▶ [Collected data]:
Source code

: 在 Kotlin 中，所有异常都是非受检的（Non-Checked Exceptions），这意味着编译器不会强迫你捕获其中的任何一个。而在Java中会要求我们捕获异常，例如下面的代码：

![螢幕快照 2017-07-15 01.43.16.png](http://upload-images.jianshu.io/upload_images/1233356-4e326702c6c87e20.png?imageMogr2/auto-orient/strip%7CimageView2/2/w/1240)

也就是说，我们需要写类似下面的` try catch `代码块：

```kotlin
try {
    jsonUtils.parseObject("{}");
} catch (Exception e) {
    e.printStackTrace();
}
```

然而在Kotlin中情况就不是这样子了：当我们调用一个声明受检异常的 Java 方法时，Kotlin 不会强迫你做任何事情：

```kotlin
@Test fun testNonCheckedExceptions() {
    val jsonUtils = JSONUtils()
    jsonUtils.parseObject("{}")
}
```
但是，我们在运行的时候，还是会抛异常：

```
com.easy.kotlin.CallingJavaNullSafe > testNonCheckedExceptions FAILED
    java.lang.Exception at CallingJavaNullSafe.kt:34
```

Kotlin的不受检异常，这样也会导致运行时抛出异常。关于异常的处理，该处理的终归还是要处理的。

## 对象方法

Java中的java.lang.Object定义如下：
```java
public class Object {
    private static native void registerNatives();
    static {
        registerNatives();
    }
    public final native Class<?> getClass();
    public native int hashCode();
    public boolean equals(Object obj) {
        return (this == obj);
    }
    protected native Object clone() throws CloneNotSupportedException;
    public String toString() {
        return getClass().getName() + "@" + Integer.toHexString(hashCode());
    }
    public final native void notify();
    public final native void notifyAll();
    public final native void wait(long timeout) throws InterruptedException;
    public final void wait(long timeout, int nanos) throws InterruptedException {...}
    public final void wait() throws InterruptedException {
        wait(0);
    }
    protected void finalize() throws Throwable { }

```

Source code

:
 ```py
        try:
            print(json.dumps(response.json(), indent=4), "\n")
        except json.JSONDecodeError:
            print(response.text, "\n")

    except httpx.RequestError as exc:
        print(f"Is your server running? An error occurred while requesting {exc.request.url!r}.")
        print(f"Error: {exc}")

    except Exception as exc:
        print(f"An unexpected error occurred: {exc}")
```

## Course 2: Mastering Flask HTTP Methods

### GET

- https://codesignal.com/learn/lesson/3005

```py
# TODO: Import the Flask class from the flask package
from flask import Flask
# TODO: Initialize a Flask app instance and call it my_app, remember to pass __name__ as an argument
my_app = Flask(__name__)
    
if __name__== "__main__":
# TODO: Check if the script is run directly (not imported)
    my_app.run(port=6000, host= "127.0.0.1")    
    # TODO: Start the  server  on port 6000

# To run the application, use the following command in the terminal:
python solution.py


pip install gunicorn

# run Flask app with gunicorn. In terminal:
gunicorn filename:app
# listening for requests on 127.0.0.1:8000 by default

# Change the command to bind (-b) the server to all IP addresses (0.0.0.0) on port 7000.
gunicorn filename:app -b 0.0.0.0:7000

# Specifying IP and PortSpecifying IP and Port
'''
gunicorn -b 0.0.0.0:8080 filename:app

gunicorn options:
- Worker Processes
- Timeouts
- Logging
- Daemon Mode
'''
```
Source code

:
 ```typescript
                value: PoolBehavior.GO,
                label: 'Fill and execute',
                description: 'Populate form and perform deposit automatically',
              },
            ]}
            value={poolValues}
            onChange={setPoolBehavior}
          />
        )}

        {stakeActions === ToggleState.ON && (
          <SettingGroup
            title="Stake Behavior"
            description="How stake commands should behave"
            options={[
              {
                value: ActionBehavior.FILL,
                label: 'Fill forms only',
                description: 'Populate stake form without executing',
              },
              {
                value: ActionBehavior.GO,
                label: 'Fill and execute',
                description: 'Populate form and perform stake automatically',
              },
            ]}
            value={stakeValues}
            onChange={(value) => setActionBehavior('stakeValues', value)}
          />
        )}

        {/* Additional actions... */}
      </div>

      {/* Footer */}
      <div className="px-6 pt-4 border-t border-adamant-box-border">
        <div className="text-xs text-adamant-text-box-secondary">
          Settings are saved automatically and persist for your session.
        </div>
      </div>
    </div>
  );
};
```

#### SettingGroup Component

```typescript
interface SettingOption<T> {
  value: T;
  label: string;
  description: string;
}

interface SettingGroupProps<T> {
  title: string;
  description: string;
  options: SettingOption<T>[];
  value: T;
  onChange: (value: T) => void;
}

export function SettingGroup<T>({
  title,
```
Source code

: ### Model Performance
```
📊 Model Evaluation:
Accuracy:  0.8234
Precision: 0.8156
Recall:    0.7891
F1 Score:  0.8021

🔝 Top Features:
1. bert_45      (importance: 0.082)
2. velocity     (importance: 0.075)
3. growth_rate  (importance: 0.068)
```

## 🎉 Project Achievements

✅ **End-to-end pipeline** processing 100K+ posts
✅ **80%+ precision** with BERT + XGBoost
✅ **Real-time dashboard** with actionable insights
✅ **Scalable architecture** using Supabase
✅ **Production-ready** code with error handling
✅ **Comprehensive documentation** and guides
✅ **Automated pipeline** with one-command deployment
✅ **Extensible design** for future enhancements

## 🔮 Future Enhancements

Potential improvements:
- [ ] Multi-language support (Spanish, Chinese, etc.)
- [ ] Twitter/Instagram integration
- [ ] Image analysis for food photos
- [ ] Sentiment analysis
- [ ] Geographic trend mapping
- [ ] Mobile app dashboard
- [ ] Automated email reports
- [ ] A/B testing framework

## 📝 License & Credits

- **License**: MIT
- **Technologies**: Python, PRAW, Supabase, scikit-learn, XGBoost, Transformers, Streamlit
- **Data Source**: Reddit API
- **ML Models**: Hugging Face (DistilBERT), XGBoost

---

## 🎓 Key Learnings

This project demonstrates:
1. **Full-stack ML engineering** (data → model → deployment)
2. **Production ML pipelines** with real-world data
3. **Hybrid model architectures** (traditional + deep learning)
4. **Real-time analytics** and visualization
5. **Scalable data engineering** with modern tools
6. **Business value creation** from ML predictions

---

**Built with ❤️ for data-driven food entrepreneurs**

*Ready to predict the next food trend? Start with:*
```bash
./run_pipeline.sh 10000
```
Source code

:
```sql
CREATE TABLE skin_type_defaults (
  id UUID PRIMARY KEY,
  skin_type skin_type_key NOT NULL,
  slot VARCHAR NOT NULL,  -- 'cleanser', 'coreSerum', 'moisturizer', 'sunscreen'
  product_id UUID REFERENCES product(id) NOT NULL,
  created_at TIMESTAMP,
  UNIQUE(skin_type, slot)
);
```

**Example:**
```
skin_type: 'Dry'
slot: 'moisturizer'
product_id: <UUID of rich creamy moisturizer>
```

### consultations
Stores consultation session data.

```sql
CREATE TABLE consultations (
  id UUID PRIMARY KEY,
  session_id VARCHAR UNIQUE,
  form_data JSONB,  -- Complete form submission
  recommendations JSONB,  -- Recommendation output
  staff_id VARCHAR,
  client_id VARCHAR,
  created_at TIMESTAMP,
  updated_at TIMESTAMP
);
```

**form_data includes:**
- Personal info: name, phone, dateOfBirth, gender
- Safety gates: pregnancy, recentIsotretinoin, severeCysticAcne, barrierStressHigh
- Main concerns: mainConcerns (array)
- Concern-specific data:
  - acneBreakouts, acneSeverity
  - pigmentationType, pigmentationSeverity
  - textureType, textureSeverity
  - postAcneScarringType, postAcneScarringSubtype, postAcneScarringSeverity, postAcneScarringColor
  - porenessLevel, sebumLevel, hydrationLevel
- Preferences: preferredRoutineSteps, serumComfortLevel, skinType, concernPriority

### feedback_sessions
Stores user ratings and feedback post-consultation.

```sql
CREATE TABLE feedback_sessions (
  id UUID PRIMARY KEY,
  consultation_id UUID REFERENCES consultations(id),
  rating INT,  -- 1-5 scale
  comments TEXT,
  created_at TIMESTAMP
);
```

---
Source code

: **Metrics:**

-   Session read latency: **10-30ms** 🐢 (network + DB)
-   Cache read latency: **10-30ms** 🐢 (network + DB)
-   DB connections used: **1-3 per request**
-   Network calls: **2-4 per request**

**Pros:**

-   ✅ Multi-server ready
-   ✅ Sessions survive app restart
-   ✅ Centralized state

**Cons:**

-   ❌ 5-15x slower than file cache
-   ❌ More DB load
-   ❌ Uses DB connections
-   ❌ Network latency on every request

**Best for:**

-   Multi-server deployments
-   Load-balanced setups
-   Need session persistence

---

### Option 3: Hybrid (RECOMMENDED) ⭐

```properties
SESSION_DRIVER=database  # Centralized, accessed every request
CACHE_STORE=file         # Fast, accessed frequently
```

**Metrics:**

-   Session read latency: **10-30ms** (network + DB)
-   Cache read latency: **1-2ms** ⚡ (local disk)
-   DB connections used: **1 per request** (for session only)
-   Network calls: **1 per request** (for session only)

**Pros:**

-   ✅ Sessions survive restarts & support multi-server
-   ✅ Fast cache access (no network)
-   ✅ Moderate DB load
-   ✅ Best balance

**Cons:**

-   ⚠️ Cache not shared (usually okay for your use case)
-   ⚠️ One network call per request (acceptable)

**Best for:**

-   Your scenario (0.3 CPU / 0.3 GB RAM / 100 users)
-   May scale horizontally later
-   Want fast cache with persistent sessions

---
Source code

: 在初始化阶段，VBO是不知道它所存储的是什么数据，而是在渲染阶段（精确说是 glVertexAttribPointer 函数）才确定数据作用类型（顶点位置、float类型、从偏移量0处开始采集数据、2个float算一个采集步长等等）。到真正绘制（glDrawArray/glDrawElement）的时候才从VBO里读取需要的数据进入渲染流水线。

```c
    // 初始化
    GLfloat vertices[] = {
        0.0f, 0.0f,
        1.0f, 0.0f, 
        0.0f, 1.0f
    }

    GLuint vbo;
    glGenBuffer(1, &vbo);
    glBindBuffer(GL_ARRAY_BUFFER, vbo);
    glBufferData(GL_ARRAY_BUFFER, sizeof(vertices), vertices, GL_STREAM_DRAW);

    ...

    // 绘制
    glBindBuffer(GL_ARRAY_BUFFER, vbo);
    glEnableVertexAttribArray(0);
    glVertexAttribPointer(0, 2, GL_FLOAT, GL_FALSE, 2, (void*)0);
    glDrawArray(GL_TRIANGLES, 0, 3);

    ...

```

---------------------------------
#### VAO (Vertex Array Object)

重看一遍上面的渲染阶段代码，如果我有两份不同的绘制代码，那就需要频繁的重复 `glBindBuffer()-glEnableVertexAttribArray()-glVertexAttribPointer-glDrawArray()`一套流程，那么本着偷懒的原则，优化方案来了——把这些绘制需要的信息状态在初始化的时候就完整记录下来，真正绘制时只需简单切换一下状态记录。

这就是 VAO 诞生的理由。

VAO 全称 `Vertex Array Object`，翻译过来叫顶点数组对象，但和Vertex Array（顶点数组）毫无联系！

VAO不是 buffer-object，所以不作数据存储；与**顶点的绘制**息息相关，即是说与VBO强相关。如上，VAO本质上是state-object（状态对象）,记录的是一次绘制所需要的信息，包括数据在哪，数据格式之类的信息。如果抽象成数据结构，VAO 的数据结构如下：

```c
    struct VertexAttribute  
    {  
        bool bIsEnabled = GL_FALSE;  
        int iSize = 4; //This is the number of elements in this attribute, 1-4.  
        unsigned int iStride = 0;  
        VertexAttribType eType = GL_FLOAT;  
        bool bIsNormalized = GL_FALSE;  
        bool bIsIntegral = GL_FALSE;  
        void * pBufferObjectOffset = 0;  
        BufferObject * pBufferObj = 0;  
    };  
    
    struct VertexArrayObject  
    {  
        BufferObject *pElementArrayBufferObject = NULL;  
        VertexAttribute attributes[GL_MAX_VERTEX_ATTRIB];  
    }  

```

▶ [EXERCISE INSTRUCTIONS]: Scan the lines above for "- [ ] Automated email reports" and for "1. **Full-stack ML". Repeat exactly the line holding each of them and every line in between.

▶ [ANSWER SECTION]:
- [ ] Automated email reports
- [ ] A/B testing framework

## 📝 License & Credits

- **License**: MIT
- **Technologies**: Python, PRAW, Supabase, scikit-learn, XGBoost, Transformers, Streamlit
- **Data Source**: Reddit API
- **ML Models**: Hugging Face (DistilBERT), XGBoost

---

## 🎓 Key Learnings

This project demonstrates:
1. **Full-stack ML engineering** (data → model → deployment)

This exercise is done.